Exercise goal:
Your task is to gather the lines below that hold the string "darah".

Given records:
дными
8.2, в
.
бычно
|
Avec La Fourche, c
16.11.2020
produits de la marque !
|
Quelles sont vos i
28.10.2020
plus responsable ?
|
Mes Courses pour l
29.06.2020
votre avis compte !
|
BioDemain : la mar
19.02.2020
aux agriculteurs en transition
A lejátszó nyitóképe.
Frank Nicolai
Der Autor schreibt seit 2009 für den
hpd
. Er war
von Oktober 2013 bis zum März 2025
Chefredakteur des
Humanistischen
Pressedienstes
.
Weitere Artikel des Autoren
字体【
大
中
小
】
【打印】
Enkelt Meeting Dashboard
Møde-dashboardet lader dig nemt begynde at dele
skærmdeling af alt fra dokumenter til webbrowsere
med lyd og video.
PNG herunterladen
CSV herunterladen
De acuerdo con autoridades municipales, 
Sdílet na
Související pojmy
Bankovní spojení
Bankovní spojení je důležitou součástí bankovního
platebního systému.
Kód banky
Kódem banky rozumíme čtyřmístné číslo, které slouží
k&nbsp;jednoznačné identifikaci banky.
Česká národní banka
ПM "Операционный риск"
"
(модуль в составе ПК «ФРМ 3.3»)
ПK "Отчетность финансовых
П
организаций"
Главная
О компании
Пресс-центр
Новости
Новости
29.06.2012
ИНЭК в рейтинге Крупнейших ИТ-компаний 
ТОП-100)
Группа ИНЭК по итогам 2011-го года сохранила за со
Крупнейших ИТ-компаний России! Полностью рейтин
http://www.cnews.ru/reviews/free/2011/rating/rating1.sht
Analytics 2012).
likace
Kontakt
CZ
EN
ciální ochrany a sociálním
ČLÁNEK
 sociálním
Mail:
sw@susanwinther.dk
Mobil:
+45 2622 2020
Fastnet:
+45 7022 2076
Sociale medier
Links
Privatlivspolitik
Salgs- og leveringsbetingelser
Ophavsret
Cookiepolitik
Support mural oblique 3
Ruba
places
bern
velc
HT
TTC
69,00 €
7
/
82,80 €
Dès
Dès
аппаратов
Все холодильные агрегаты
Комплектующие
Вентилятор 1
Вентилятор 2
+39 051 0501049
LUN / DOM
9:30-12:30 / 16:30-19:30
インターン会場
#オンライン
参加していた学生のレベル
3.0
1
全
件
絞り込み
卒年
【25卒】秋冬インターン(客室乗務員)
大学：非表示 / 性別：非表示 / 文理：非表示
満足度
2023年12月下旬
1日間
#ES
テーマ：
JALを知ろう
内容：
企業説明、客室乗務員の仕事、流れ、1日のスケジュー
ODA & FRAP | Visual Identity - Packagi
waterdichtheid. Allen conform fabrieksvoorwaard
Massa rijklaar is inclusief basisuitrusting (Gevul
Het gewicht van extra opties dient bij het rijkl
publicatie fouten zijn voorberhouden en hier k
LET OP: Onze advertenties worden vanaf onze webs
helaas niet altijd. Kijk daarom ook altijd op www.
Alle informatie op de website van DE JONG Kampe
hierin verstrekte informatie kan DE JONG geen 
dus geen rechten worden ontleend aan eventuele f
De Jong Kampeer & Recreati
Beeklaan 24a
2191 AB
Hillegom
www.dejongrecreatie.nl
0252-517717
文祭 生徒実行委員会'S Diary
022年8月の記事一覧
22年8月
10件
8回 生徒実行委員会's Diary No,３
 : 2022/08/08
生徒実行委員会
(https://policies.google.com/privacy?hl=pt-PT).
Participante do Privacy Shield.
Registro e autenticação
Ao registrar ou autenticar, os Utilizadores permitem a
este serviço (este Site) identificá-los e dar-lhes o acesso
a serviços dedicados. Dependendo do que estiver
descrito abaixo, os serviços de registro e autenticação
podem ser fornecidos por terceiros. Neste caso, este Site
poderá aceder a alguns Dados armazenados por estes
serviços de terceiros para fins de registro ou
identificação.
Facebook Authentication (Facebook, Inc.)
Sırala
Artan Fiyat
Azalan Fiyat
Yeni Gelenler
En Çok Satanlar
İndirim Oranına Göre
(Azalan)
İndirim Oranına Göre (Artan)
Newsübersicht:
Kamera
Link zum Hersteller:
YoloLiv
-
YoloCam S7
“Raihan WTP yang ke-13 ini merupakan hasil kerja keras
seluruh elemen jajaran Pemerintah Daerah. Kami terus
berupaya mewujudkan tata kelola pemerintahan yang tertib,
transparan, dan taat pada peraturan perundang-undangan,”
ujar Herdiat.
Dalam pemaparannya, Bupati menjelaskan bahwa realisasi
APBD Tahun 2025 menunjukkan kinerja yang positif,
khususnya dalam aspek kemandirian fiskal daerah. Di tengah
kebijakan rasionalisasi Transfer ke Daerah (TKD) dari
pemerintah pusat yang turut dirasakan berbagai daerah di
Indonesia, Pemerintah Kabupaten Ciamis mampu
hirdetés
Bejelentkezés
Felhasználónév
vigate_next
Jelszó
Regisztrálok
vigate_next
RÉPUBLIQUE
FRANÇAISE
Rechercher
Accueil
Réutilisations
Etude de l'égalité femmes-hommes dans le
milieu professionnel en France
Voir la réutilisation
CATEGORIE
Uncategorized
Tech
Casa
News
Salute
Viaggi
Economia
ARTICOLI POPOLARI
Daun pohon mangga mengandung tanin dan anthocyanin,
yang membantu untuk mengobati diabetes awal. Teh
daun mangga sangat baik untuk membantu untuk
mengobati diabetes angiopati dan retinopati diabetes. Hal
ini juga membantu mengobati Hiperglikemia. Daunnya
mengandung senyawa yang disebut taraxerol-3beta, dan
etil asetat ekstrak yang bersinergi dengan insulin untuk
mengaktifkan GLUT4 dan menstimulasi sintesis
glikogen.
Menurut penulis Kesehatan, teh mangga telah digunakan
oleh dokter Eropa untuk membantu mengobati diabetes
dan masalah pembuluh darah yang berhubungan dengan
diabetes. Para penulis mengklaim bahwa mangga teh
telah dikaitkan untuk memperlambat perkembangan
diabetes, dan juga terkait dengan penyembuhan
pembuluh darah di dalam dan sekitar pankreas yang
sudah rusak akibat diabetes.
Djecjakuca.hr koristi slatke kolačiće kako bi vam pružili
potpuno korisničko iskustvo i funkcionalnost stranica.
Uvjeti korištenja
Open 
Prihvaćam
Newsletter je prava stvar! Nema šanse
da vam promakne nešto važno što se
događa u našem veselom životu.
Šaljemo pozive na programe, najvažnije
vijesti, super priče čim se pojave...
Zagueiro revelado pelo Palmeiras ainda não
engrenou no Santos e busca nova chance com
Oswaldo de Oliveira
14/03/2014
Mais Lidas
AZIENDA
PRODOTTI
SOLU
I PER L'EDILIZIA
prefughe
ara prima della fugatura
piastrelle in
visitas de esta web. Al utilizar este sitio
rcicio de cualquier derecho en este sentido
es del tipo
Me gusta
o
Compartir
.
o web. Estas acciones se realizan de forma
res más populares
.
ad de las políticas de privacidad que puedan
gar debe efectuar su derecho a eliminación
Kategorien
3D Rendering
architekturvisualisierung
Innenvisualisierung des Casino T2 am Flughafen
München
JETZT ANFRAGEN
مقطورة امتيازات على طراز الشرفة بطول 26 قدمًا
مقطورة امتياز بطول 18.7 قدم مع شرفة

Finished exercise:
dan masalah pembuluh darah yang berhubungan dengan
pembuluh darah di dalam dan sekitar pankreas yang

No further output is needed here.